TEXT EXCERPT:
Fix ROCm global load inline assembly in Marlin sparse kernel

petrex · petrex · commit 10c8823a7d4f · 2025-03-11T13:54:55.000-07:00
Modify the cp_async4 functions to use the correct extern declaration for __builtin_amdgcn_global_load_lds on ROCm platforms. This ensures proper inline assembly and cross-platform compatibility for the Marlin sparse kernel's memory loading operations.
diff --git a/torchao/csrc/cuda/sparse_marlin/mem.h b/torchao/csrc/cuda/sparse_marlin/mem.h
@@ -51,7 +51,7 @@ __device__ inline void cp_async4_pred_zfill(void* smem_ptr,
   int src_in_bytes = (zfill ? 0 : BYTES);
   uint32_t smem = cvta_to_shared(smem_ptr);
   #ifdef USE_ROCM
-  __builtin_amdgcn_global_load_lds(static_cast<const uint32_t*>(glob_ptr), &smem, BYTES, 0, 0);
+  extern __builtin_amdgcn_global_load_lds(static_cast<const uint32_t*>(glob_ptr), &smem, BYTES, 0, 0);
   #else
   asm volatile(
       "{\n"

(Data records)
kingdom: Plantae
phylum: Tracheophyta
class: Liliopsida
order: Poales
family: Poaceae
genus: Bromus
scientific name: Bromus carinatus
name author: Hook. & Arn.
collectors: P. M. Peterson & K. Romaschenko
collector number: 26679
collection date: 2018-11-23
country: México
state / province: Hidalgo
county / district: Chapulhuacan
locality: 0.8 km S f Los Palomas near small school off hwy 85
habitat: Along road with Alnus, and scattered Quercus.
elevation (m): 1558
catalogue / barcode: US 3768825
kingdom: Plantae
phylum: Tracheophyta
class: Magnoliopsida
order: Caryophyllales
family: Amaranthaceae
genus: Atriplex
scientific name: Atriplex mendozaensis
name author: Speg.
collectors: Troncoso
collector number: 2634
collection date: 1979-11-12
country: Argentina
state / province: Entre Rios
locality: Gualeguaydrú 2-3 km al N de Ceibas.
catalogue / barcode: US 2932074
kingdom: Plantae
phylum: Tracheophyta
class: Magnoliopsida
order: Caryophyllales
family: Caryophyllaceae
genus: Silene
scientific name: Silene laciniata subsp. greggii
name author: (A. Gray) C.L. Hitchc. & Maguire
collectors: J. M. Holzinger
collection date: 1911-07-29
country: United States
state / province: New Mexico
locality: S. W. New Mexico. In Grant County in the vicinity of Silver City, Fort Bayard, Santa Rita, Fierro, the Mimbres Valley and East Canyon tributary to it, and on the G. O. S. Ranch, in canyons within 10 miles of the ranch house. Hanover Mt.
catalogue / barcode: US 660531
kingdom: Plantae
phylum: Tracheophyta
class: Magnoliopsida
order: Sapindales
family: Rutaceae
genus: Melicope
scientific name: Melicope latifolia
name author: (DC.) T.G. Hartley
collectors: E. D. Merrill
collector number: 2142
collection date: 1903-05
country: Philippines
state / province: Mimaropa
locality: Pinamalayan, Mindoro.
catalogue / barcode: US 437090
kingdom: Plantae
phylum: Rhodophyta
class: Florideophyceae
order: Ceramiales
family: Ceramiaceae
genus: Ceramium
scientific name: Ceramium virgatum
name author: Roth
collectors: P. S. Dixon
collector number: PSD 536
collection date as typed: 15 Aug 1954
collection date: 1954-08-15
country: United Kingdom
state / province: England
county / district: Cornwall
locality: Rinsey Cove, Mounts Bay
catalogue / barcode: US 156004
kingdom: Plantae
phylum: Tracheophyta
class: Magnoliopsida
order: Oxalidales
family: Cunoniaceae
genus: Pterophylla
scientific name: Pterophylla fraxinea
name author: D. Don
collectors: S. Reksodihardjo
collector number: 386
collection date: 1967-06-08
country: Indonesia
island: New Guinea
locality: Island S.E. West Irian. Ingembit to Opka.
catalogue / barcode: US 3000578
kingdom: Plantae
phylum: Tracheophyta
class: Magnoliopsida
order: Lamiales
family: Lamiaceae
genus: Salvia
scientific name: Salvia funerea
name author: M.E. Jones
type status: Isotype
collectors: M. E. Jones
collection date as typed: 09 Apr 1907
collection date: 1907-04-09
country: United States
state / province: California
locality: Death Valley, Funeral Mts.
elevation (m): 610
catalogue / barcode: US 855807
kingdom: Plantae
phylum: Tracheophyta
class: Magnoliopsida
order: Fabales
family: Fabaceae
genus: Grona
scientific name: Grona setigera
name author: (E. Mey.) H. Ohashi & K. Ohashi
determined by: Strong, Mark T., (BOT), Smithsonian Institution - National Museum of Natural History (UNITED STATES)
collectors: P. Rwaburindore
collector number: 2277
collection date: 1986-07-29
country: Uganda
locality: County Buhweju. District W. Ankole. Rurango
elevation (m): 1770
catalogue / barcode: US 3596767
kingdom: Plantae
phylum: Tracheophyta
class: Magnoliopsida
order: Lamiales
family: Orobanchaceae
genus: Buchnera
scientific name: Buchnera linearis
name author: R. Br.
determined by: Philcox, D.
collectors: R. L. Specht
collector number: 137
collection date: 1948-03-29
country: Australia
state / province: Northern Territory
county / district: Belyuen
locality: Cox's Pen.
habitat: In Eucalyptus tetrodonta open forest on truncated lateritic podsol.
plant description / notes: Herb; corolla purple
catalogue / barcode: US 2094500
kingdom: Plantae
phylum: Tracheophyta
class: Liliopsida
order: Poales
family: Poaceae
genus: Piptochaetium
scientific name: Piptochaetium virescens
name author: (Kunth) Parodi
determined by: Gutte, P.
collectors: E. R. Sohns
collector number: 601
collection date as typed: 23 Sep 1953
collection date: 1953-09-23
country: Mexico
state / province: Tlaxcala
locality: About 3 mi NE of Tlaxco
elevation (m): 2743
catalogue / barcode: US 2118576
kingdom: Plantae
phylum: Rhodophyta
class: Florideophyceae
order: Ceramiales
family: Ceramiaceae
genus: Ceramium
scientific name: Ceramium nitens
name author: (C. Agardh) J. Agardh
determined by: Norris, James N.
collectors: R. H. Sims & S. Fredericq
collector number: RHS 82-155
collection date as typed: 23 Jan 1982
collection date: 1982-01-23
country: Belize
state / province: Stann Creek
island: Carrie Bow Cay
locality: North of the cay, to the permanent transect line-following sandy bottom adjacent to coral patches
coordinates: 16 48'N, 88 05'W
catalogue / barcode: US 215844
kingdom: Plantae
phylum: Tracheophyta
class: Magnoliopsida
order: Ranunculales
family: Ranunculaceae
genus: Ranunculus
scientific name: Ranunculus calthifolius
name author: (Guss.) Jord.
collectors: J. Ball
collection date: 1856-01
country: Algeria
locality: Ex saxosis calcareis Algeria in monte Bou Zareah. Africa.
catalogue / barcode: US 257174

GOAL:
Can you repeat the whole commit excerpt word for word? Rely on the commit excerpt alone.

WRITTEN RESPONSE:
Fix ROCm global load inline assembly in Marlin sparse kernel

petrex · petrex · commit 10c8823a7d4f · 2025-03-11T13:54:55.000-07:00
Modify the cp_async4 functions to use the correct extern declaration for __builtin_amdgcn_global_load_lds on ROCm platforms. This ensures proper inline assembly and cross-platform compatibility for the Marlin sparse kernel's memory loading operations.
diff --git a/torchao/csrc/cuda/sparse_marlin/mem.h b/torchao/csrc/cuda/sparse_marlin/mem.h
@@ -51,7 +51,7 @@ __device__ inline void cp_async4_pred_zfill(void* smem_ptr,
   int src_in_bytes = (zfill ? 0 : BYTES);
   uint32_t smem = cvta_to_shared(smem_ptr);
   #ifdef USE_ROCM
-  __builtin_amdgcn_global_load_lds(static_cast<const uint32_t*>(glob_ptr), &smem, BYTES, 0, 0);
+  extern __builtin_amdgcn_global_load_lds(static_cast<const uint32_t*>(glob_ptr), &smem, BYTES, 0, 0);
   #else
   asm volatile(
       "{\n"